Interpreting the Regression Test Activity Graph

We just completed a 1.5 week intensive manual regression test phase where we executed almost the complete set of all (several hundreds) test cases. We are in a lucky situation. Our documented test cases represent nearly 100% of all implemented features. If we achieve a 70-80% test coverage, then we get a real good picture of the overall quality of the product increment. That means, aside from the many automated tests, it's worth from time to time, doing some manual end-to-end regression testing.

While tracking the regression testing progress using a cloud based test case management tool, we were looking at the activity graph and it made us smile. It's exactly what we expected.


 
At the beginning, testers focus executing those test cases that are well documented, having clear instructions and which rely on previously well prepared test data. I mean, objects that are in specific states where testers can execute just the transition from one state to the next and not worry about the laborious setup steps.
 
Then, testers switch to more complex test cases which take a little more time to understand and test.  This is when the progress curve reaches the peak and progress starts to slow down.
 
Of course, we also find anomalies. Bugs can slow you down because analyzing and understanding where and when defects were introduced takes additional time. After a few days, the first bugfixes are delivered, too. Developers require your attention to test their fixes. This interrupts testers from working on their suite. The rate of passed tests is decreasing, but still decreasing in a constant and expected way.
 
In parallel, developers are working already on the next generation of the product, meaning, their user stories get shipped and require testing too. The tester's brain is now busy with a lot of context switching; clearly more than at the beginning of the sprint.
 
Now that we are more than half way through, we switch to the monster test cases. I call them like that because they do not consist of simple steps, they contain several tests expressed in tables of inputs and expected outputs. That's why I think it's nonense to talk about the number of test cases. A test case can be atomic and executed in seconds, yet another test case can keep you busy for half an hour and more.

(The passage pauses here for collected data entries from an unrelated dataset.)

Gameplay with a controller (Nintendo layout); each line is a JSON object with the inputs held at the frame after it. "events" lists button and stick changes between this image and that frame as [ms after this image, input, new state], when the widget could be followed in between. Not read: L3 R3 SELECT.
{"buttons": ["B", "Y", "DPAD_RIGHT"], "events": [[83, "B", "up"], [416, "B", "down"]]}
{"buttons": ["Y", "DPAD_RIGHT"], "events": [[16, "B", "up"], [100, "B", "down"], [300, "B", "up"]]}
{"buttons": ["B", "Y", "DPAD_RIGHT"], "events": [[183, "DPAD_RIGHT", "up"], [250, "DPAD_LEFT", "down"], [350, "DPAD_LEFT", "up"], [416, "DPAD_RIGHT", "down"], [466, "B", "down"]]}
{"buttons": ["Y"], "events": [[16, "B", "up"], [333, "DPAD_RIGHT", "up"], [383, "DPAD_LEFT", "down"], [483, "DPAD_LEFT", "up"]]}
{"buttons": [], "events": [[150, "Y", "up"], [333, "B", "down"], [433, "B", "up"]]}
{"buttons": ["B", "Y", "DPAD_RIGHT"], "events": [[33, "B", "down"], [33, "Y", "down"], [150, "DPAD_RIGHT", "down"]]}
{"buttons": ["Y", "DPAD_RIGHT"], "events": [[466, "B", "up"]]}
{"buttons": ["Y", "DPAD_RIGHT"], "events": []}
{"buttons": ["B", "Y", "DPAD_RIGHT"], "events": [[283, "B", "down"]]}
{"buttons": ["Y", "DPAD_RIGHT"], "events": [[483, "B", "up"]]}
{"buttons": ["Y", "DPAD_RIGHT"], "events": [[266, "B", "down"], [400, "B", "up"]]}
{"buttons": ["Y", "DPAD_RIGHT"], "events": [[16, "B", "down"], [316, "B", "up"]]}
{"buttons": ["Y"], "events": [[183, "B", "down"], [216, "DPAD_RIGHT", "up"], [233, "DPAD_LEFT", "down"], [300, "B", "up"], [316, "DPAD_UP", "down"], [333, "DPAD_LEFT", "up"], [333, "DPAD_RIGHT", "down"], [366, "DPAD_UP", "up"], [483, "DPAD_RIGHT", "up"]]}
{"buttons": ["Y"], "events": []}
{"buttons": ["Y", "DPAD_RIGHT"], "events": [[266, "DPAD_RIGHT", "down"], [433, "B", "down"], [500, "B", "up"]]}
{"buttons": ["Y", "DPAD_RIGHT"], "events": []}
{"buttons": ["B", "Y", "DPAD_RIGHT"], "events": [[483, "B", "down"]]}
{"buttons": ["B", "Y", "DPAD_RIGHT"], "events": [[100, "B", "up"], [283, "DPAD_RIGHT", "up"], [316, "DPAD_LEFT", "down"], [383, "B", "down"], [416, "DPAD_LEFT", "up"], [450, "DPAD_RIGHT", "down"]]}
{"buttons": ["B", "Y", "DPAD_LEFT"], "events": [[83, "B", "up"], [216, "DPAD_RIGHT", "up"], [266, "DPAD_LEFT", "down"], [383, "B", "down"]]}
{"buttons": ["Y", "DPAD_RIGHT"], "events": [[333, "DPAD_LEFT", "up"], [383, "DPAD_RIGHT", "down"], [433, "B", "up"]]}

Some of the test cases may be poorly documented and require maintenance or correction. Some test cases require the help of a domain expert. The additional information gained should be documented in the test suite, so we don't have the same questions next time. These are all activities running in parallel.

Last but not least, weekend is getting closer. The first enthusiasm is gone, you're starting to get bored.
You hear music from your neighbour. The caf├ęteria gets louder. The sound of clinking glasses reaches your desk. It's time for a break, time to reboot your brain. TGIF! And now it's weekend time!
 
And then, Monday is back! It's time for another final boost and time to say thank you. Great progress.
 
We made it Yogi! 
 
....and I like that graph.
 
 
 

 


Tuesday, January 5, 2021

No test is the same, use your brain

 About a decade ago, a manager wondered why I asked questions about how the software-under-test was supposed to work. He responded: "You don't need to know all that stuff, all you need to do is test".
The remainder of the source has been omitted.